§ What this task involves
Duplicate the entries below verbatim, from the line containing "Reading left to" through the end of the entries, both ends included. Omit the pictures from your copy.

§ Source material

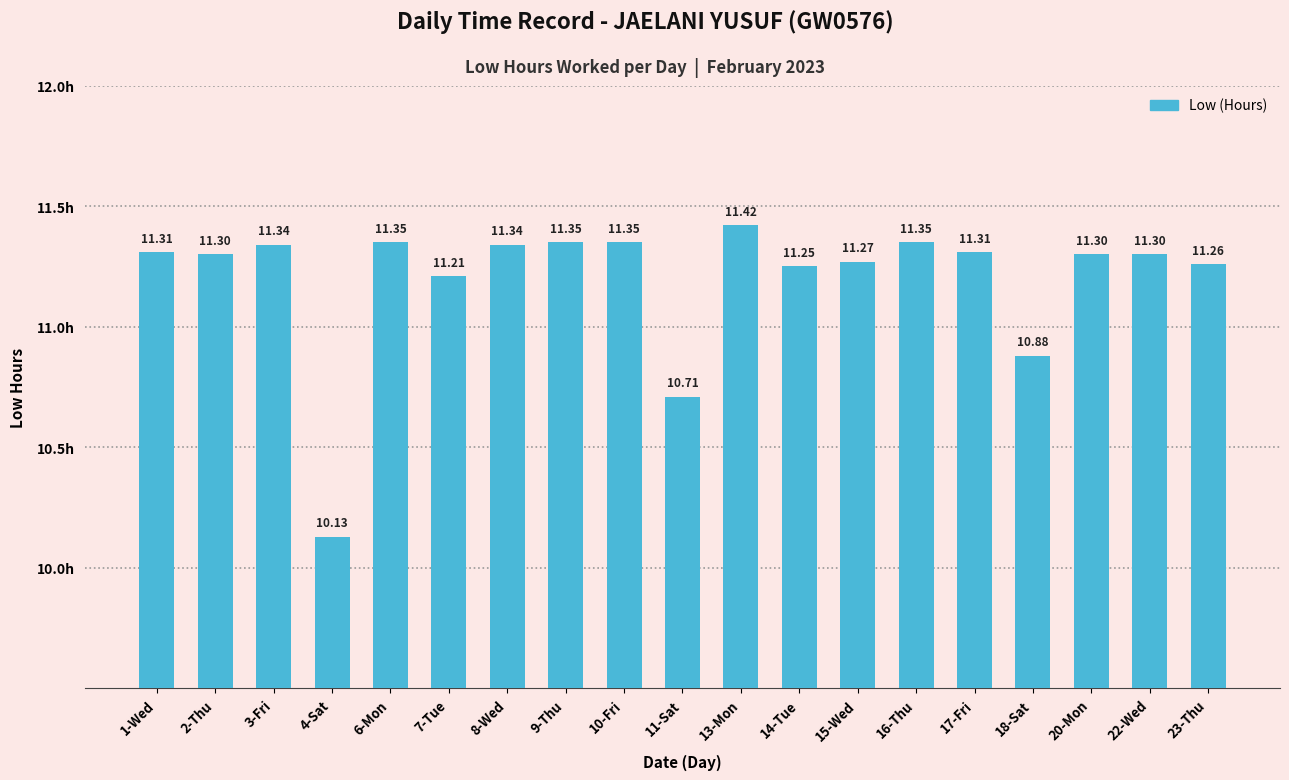

What is the smallest value displayed?

10.1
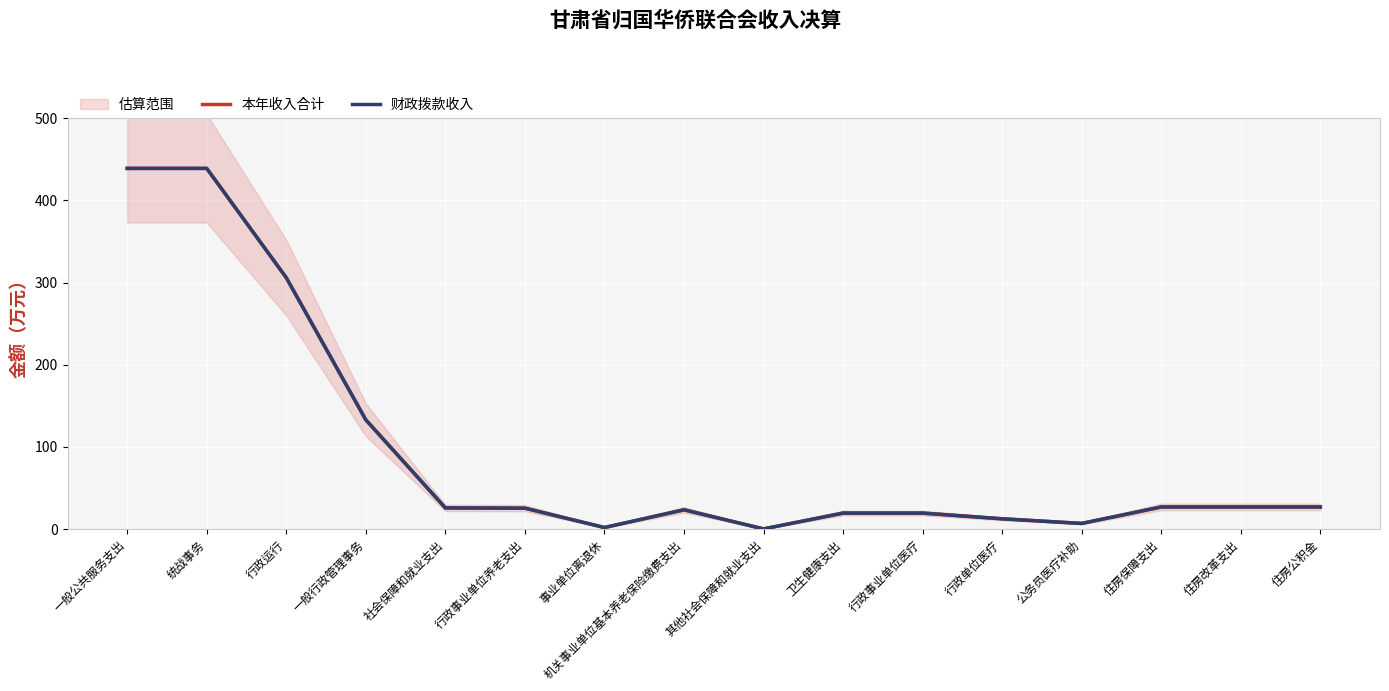

In 财政拨款收入, how many points are lower than both neighbors (excluding endpoints)?

3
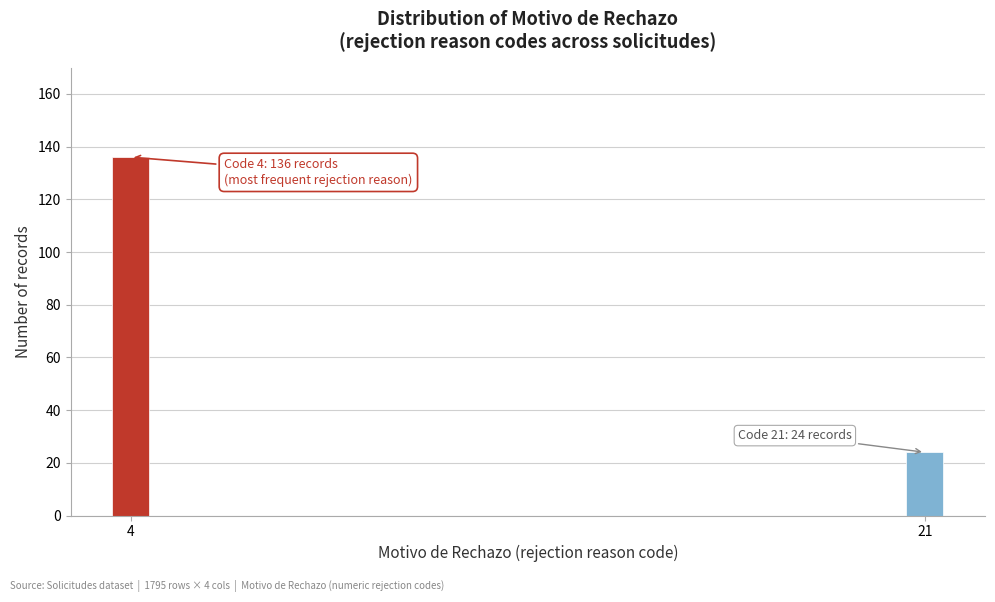

Reading left to right, extract all data points from this chart.

4=136	21=24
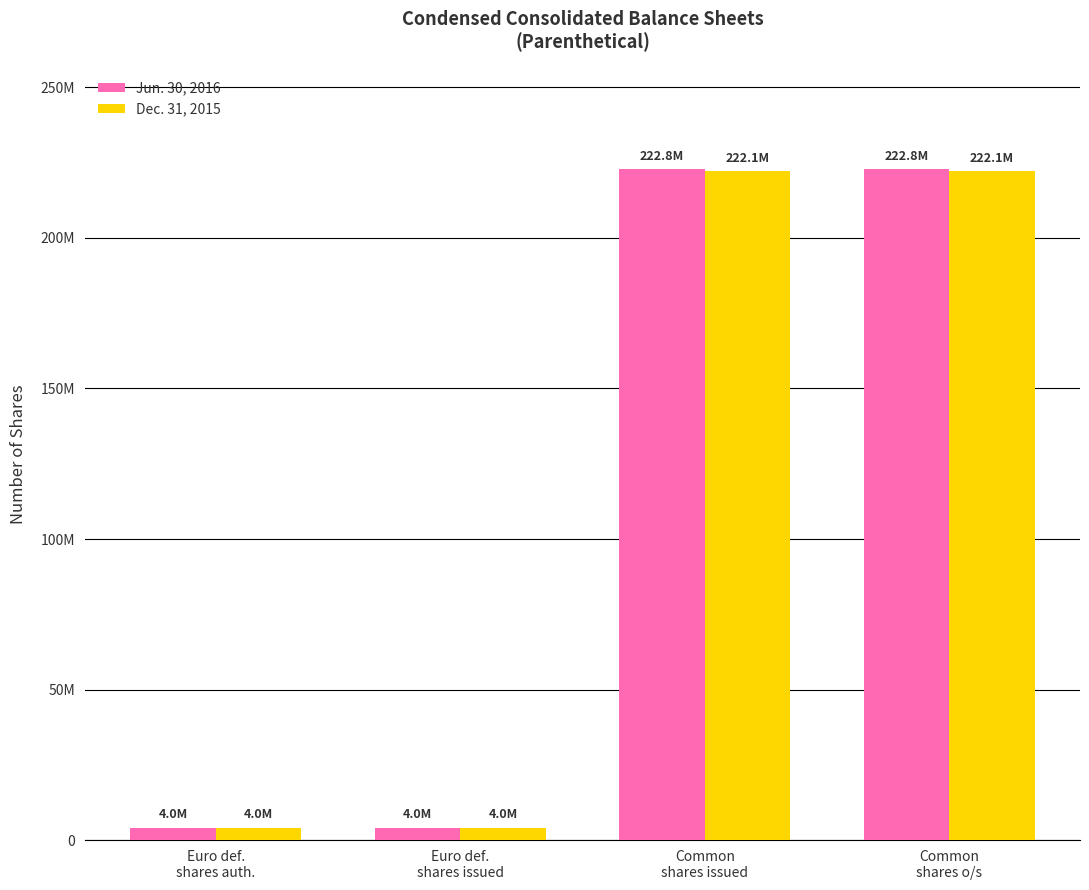

Reading right to left, what are all the values shown in this chart?

Jun. 30, 2016: 222765414	222765414	4000000	4000000
Dec. 31, 2015: 222124282	222124282	4000000	4000000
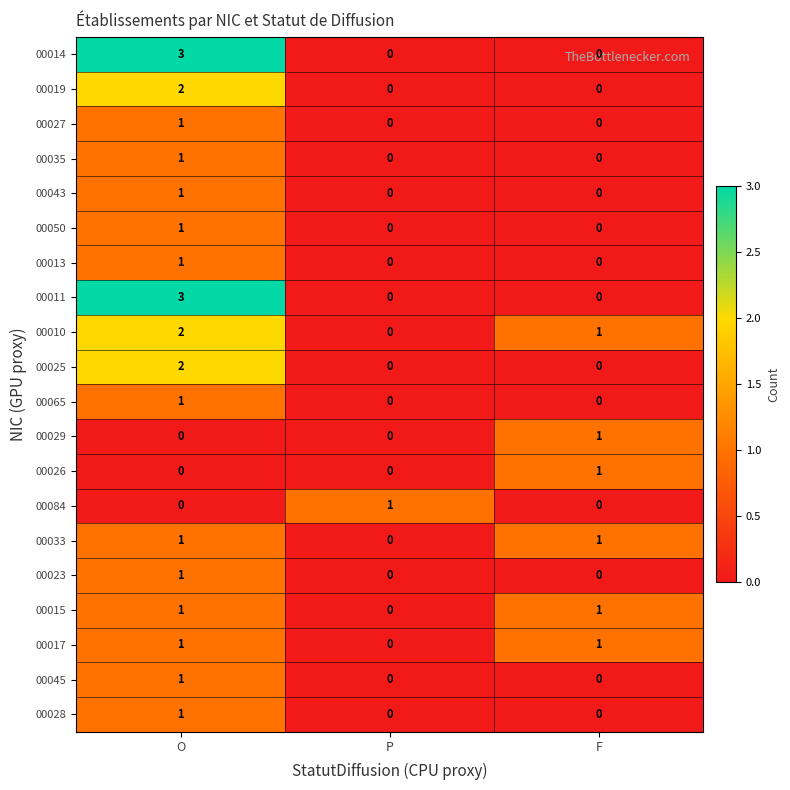

The value of 00035 at F is 0. True or false?

True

§ Answer for this exercise
Reading left to right, extract all data points from this chart.

4=136	21=24

Reading right to left, what are all the values shown in this chart?

Jun. 30, 2016: 222765414	222765414	4000000	4000000
Dec. 31, 2015: 222124282	222124282	4000000	4000000

The value of 00035 at F is 0. True or false?

True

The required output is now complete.